26. Both spouses are obligated to care for the family they have created and cooperate with each other
in the education, formation and guidance of their children in line with the principles of socialist morality.
As well, each to the extent of his or her capabilities and possibilities must participate in governing the
home and cooperate toward its best possible care.

27. The spouses are obligated to contribute toward satisfying the needs of faculties and economic
capacities. Nevertheless, if one of the spouses contributes only through his or her work in the home and
child-care, the other spouse must provide full economic support without this meaning that he or she be
relieved of the obligations of cooperating with the housework and child-care.

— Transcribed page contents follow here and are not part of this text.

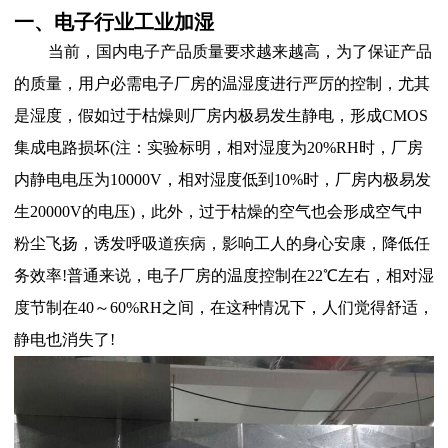
一、电子行业工业加湿
当前，
国内电子产品质量要求越来越高，为了保证产品
的质量，用户必需电子厂房的温湿度进行严厉的控制，尤其
是湿度，假如过于枯燥则厂房内极易发生静电，形成CMOS
集成电路损坏(注：实验标明，相对湿度为20%RH时，厂房
内静电电压为10000V，相对湿度低到10%时，厂房内极易发
生20000V的电压)，此外，过于枯燥的空气也会形成空气中
粉尘飞扬，诱发呼吸道疾病，影响工人的身心安康，降低任
务效率!普通来说，电子厂房的温度控制在22℃左右，相对湿
度节制在40～60%RH之间，在这种情况下，人们觉得舒适，
静电也消失了!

28. Both spouses have the right to exercise their professions or crafts and must lend each other
reciprocal cooperation and aid to this effect, as well as in order to carry out studies or perfect their
training, but in all cases they will take care to organize their home life so that such activities be
coordinated with fulfillment of the obligations imposed by this code.”

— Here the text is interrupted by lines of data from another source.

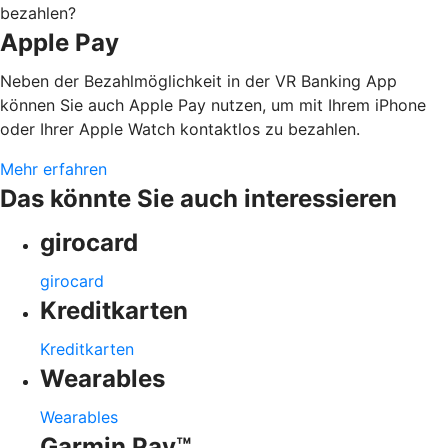
bezahlen?
Apple Pay
Neben der Bezahlmöglichkeit in der VR Banking App
können Sie auch Apple Pay nutzen, um mit Ihrem iPhone
oder Ihrer Apple Watch kontaktlos zu bezahlen.
Mehr erfahren
Das könnte Sie auch interessieren
girocard
girocard
Kreditkarten
Kreditkarten
Wearables
Wearables
Garmin Pay™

The Cuban people began to discuss the Family Code in the early 1974; they wanted the Family code to
become law in time for the FMC Congress. Aside of this fact, the Family Code was so important to the
Cuban people that they deemed it vital to have a complete and “far reaching” discussion about it.
People as young as junior high school students got enthusiastically interested in the Code, and had
debates and discussions about it as the first law to have tremendous importance to their future. The
plan for the discussion of the code was announced by Blas Roca at the Women’s Congress. Roca was a
very active member of the Orthodox party. And by then he was Secretariat and head of the committee
to draft new laws. He is now the president of the national People’s Assembly. The Family Code was very
important to the Cuban people at the time of its implementation into the Cuban Law books. Like all of
Cuba’s most important laws, the Family Code had been published in a tabloid edition in order for it to
reach everybody in Cuba; virtually every man, woman, and young person who wanted to read and study
it could have access to it. Cuban people are able to quickly master the new code in meetings through the
trade unions, the CDRs, the FMC, the schools, and so on. Because most Cuban citizens attend more than
one of these meetings, people take multiple advantages to learn and discuss the code until they digest
all the information they need to know about it point by point. Because the government wanted to
ensure the Code favors all and not some, people were encouraged at these meetings to ask questions
and suggest additions, amendments, and or deletions. “The way this process works is that a record is
kept of each meeting, the results are sent through the respective organizations to their highest level,
where they are tabulated, computed, and turned over to the original committee (adjacent, at the time,
to the party’s Central Committee, now adjacent to the National Assembly).” The Family Code was
officially given to the Cuban people on March 8, 1975, which marks International Women’s Day in Cuba.